### Document passage
↓↓↓
Fastest table sort in the West – Redesigning DuckDB's sort

gopalv · on Aug 27, 2021

This is legitimately fast (7s for 100M), but I'm more interested in the impact of the disk spills when swapping the hardware underneath, because the pointer swizzling is a very page-dirty way of loading data into memory with a memory map.

> When a heap block is offloaded to disk, the pointers pointing into it are invalidated. When we load the block back into memory, the pointers will have changed.

> The machine has an Intel(R) Xeon(R) W-2145 CPU @ 3.70GHz, which has 8 cores (up to 16 virtual threads), and 128 GB of RAM, so this time the data fits fully in memory.

However, the M1 + SSD is basically cheating on that trend, because that beats most of my server hardware on both memory latency & ssd. Though that fits with how people will use duckdb for local analytics.

But otherwise this is page-fault hell.

> catalog_sales table is selecting 1 column ... always ordering by cs_quantity and cs_item_sk

The choice of sort keys is a bit odd for a comparison like this, because that tuple has a lot of duplicates. So one of the tricks my code in Tez uses to sort faster is the gallop borrowed from Tim Sort, which skips over the identical key sections when doing the merge-sort to do fewer comparisons over all.

If you sorted on the primary key for catalog_sales, which is (cs_item_sk, cs_order_number), then that is actually used to store data in-order for sort-merge-joins out of disk (against catalog_returns).

And if you get into storage ordering optimizations, you might see a massive difference between ordering them by swapping the order of those columns - if you pull the radix out, then putting the most variable keys in the beginning to skew the bits changing to the first word of the key.

lnkuiper · on Aug 27, 2021

I'm not sure if I understand, but we did not use a memory map (mmap), but rather blocks of memory that are explicitly (un)loaded by the buffer manager.

The M1 + SSD performs really well here. We tried to an external sort experiment on the x86 machine, but the SSD is old and only has a write speed of 150MB/s (compared to the MacBook's 3GB/s) and it was incredibly slow. So you definitely need a fast SSD for this.

The columns we chose to sort by are rather arbitrary, but we shuffled the table before running the experiments to make sure there is no ordering left from the generation in there.

I like the merge sort trick you described!

nextaccountic · on Aug 27, 2021

> I'm not sure if I understand, but we did not use a memory map (mmap), but rather blocks of memory that are explicitly (un)loaded by the buffer manager.

But then, do you have your own cache competing with the OS cache? Or you use O_DIRECT to disable the filesystem cache (at least on Linux)?

tomnipotent · on Aug 28, 2021

Most databases rely on OS filesystem cache, which is very compatible with the way buffer caches manage data with fixed-size pages/blocks.

jandrewrogers · on Aug 28, 2021

Some databases rely on the OS file system cache, this is true. However, it is not controversial that doing so reduces performance by integer factors. Bypassing the OS file system cache is idiomatic in database kernel designs where absolute performance is a key objective.

tomnipotent · on Aug 29, 2021

Using O_DIRECT and other features still makes you reliant on the OS cache, even if all you're doing is keeping it empty and out of your business. I've only run into a few that manually manage block devices directly.
↑↑↑
### Data shown
↓↓↓
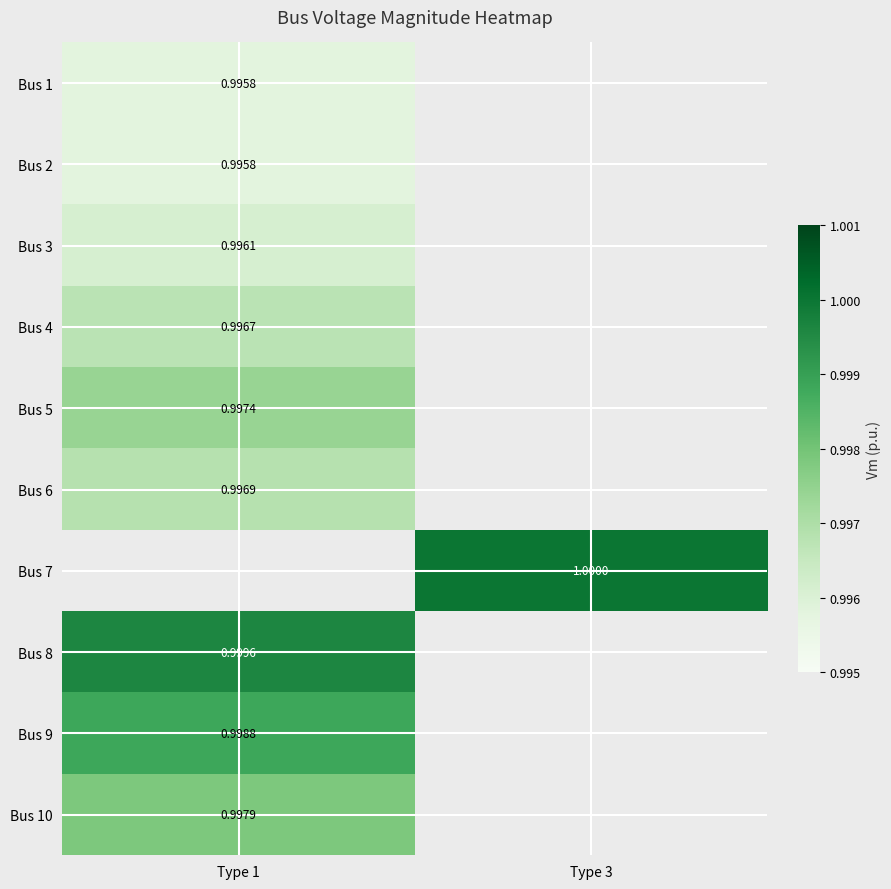

Rank the series at Type 1 from highest to lowest value.

Bus 5, Bus 6, Bus 7, Bus 8, Bus 9, Bus 10, Bus 4, Bus 3, Bus 1, Bus 2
↑↑↑
### Try it
Name each distinct user who posted a comment in the DuckDB sort thread above, listing each user once.

### Output for this task
gopalv, lnkuiper, nextaccountic, tomnipotent, jandrewrogers